Exercise directions = Output must consist only of the lines of the material below from the one with "Step: Frame Chest04Lila" through the one with "double_click(312, 168)", each reproduced exactly; no pictures belong in it.

Source records =
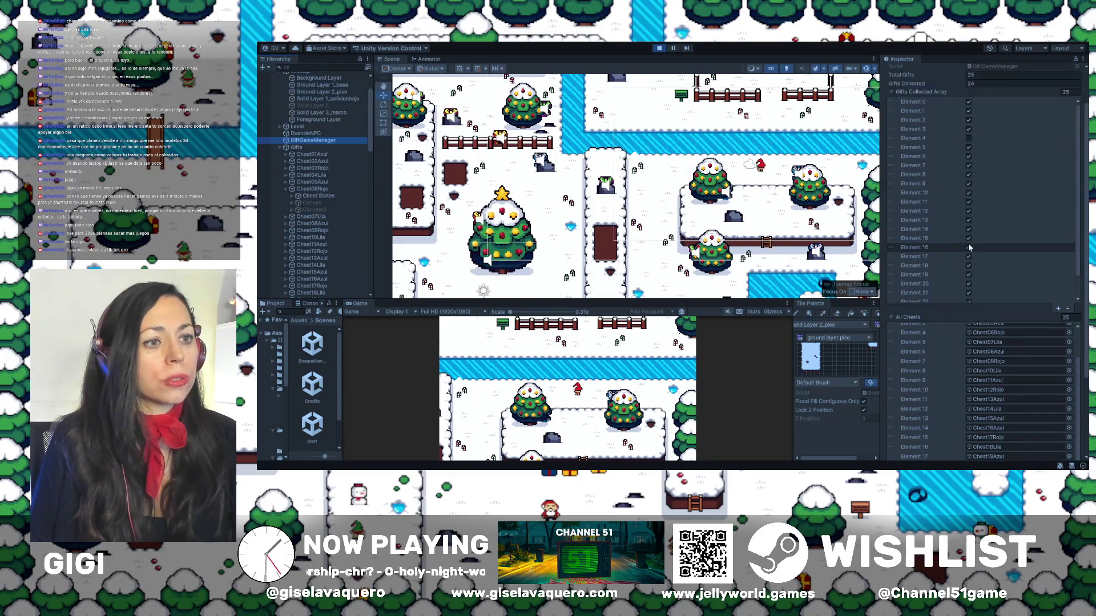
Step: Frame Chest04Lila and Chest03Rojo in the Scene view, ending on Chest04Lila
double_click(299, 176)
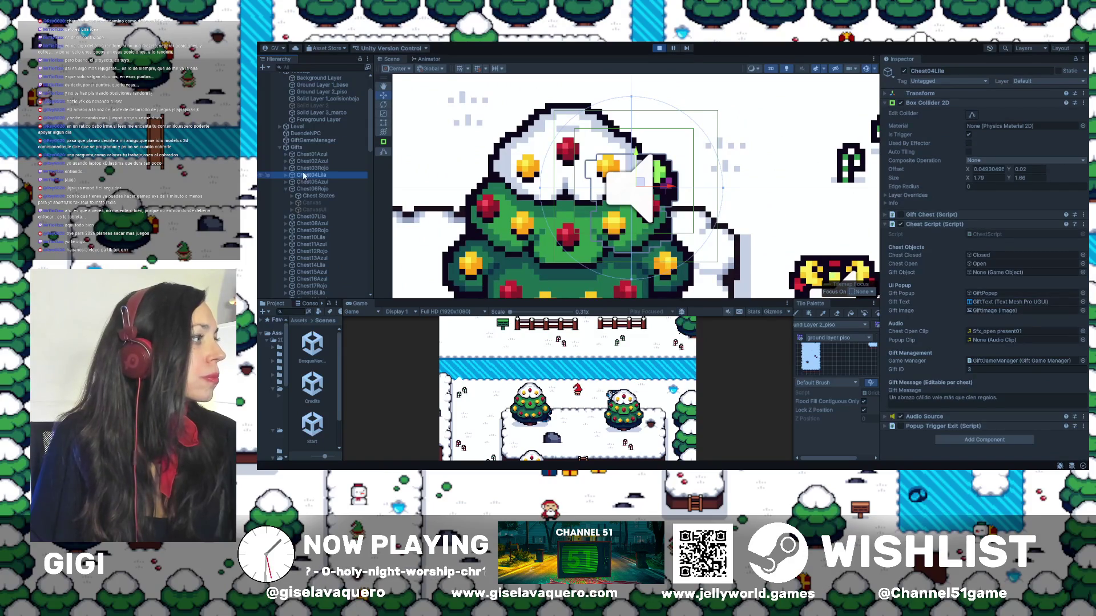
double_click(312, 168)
--
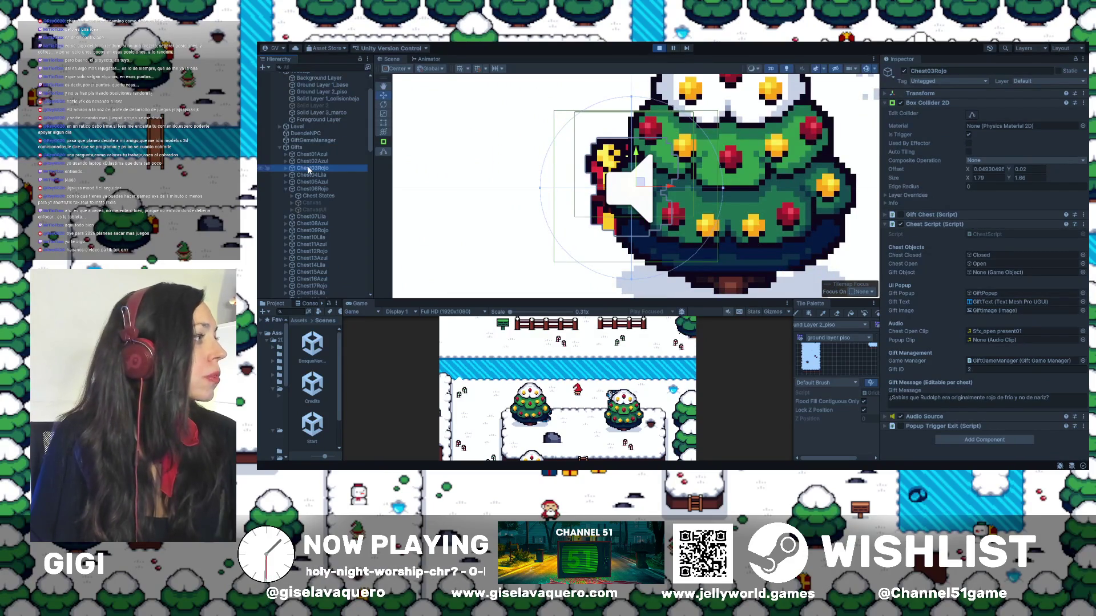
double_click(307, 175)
--
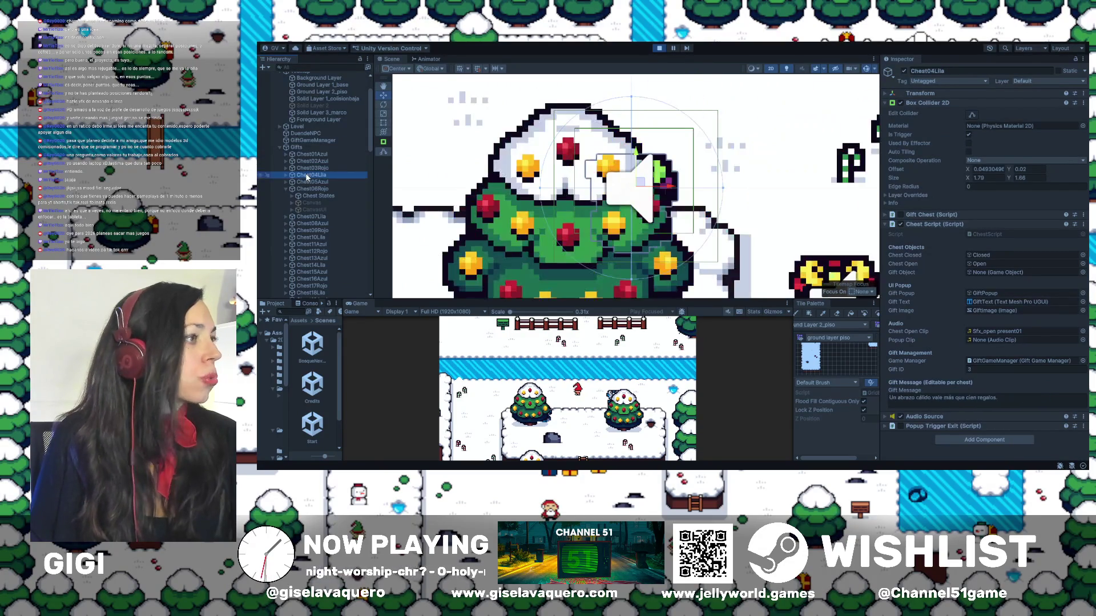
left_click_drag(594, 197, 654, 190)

Reply =
Step: Frame Chest04Lila and Chest03Rojo in the Scene view, ending on Chest04Lila
double_click(299, 176)
double_click(312, 168)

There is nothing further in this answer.